WINFIELD -- The invitations unexpectedly came in the mail for Michelle Zepp and Leigh Anne Reger to spend two weeks in Europe touring with a music group.
"Our band director recommended us," Michelle said. "We didn't know anything about it. We got the letters and we had to send in audition tapes, and they told us we were accepted."
The girls, both active in several school bands since ninth grade, were part of a group of 100 high school students from Maryland, Pennsylvania and Delaware who toured Europe as the United States Music Ambassadors.

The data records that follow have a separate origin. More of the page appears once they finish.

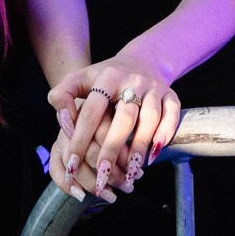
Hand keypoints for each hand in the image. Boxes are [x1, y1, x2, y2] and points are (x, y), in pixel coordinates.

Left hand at [46, 59, 181, 201]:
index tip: (72, 164)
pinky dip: (164, 135)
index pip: (92, 111)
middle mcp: (133, 80)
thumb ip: (62, 96)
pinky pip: (172, 116)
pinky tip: (152, 156)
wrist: (142, 60)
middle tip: (102, 175)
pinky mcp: (171, 95)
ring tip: (129, 172)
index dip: (80, 138)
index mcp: (107, 76)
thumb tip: (65, 123)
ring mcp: (154, 88)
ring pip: (150, 119)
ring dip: (139, 147)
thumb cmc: (104, 78)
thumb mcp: (79, 79)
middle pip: (124, 118)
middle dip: (112, 149)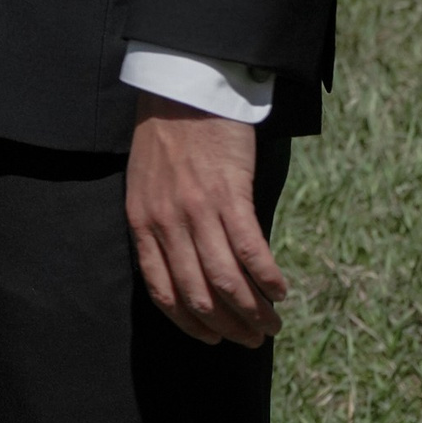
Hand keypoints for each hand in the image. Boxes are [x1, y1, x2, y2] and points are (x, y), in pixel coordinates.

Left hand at [124, 98, 286, 348]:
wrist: (183, 84)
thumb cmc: (166, 131)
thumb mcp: (145, 182)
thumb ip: (158, 223)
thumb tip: (182, 264)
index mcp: (142, 223)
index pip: (163, 293)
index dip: (191, 324)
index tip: (213, 338)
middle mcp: (167, 223)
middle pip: (199, 294)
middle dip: (229, 326)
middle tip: (253, 338)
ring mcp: (198, 209)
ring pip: (227, 280)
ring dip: (253, 310)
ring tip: (272, 322)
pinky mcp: (229, 192)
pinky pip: (250, 249)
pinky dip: (266, 276)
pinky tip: (280, 289)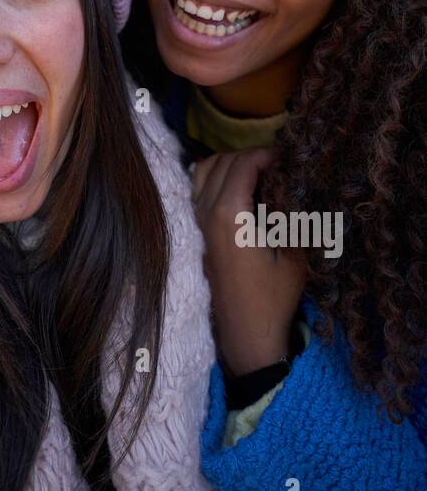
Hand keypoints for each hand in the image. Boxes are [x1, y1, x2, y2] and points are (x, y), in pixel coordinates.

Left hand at [192, 148, 306, 375]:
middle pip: (222, 161)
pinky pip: (196, 189)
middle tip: (277, 166)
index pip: (243, 163)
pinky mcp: (194, 232)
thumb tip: (297, 181)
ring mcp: (194, 222)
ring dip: (229, 164)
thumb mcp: (294, 256)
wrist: (245, 335)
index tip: (289, 160)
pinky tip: (236, 189)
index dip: (268, 155)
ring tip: (257, 174)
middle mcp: (204, 212)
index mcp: (228, 215)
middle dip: (250, 156)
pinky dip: (213, 177)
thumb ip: (293, 214)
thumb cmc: (272, 298)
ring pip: (202, 170)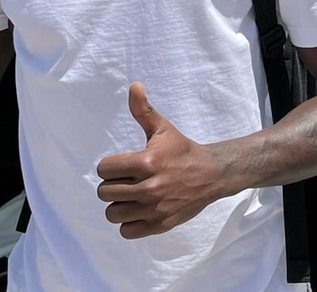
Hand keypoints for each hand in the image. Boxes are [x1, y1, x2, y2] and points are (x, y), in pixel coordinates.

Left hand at [96, 82, 227, 239]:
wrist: (212, 175)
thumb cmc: (182, 150)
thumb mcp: (163, 128)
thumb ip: (144, 110)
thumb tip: (134, 86)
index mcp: (147, 162)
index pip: (104, 169)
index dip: (109, 167)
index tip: (121, 166)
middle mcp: (150, 187)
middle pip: (105, 193)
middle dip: (112, 185)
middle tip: (127, 181)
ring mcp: (155, 208)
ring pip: (113, 214)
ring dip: (119, 205)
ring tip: (131, 197)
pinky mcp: (160, 224)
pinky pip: (127, 231)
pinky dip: (129, 223)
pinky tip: (138, 211)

The Music Ambassadors take a concert tour to Europe each summer, giving students the opportunity to learn additional music and styles, as well as the chance to see new places and meet people of different nationalities.
The girls' trip started June 18 with a three-day get-acquainted and practice session at Messiah College in Grantham, Pa. After a farewell concert given for their families and friends, the group departed for Amsterdam, the Netherlands.
MA "We spent four days and three nights in Holland, where we did
our first home-stay with families around the town and they planned different things for us to do," Michelle said.
"We played in a two-level church there that had a pipe organ we got to use that was really cool," Leigh Anne added.
Then it was on to Buitenpost, the Netherlands, and to Germany for visits to Hamburg, Soltau, Leipzig, Rothenburgh and Dinkelsbuhl.
"We played outside in the middle of town in Dinkelsbuhl, like the town center," Leigh Anne said. "We were supposed to be in Berlin for two days, but the CIA sent us a fax not to go there because of the problems in Yugoslavia."
That, and one rained-out concert in Cologne, Germany, were the only disappointments on the trip, however.
The group also visited Copenhagen, Denmark, for a two-night stay with host families, and Malmo, Sweden, where they performed in concert before returning home July 5.
Michelle, 17, who just graduated from South Carroll H.S., played the French horn and keyboard in the marching, parade, jazz and symphonic bands. For the daughter of Norman and Barbara Zepp of Woodbine, the trip was a chance to learn new music and see how musicians and directors perform in their own styles.
"I learned how to take in different styles of playing," she said. "We had three directors, and they all had their own way of directing. You had to learn what they meant, and you learned fast."
In September, Michelle will attend Western Maryland College as a music major, so she was particularly impressed with Denmark's music conservatory.
"I wouldn't mind going back to study there," she said. "The place was really big."
Leigh Anne, however, plays her music strictly for pleasure and relaxation. An alto saxophone player, she has performed in SCHS's marching, parade, jazz and concert bands.
The 17-year-old senior, daughter of James and Sondra Reger of Finksburg, especially enjoyed the cultural aspects of the trip.
"I took German one year and I actually talked to a real German person and they understood me," she said.
"Yeah, when we went into a restaurant we all looked to Leigh Anne to order for us," Michelle broke in with a laugh. "I took Spanish, so I was totally lost."
"But we still don't know what kind of meat was on that pizza in Germany," Leigh Anne added.
Language was sometimes a problem for the girls with their host families, as Michelle recalled their Dutch family telling them they could "sleep out" one night.
"The mother was talking and the daughter went to get a book to translate and the mother kept saying we could sleep out, and we couldn't figure out what she meant," Michelle said.
Picturing themselves spending a night out in the back yard, the girls were relieved when the mother finally told them they didn't have to get up early the next morning.
"Oh, you mean 'sleep in,' I said to her, and she said, 'no, sleep out, that's what the book says'," Michelle said.
But there was no problem interpreting the response to the
group's music wherever they played.
"We had a concert band, choir, jazz band and a few band front members in the group," Michelle said. "On our first concert we ended with John Philip Sousa's 'Stars and Stripes Forever' and when they reacted we realized, 'Hey, we're not just playing for school and our parents.' "
Songs frequently were received with cheering, clapping and dancing, especially in the Netherlands, where the girls recalled the head of a wooden-shoe factory attending a concert after the group visited the plant.
And in each town they visited, the mayor was the first to greet them, they said.
The girls were surprised to find that Europeans don't play woodwind instruments.
"They're big on brass," Michelle noted. "But wherever we went we drew big crowds, especially outside, where people walking by would stop and listen."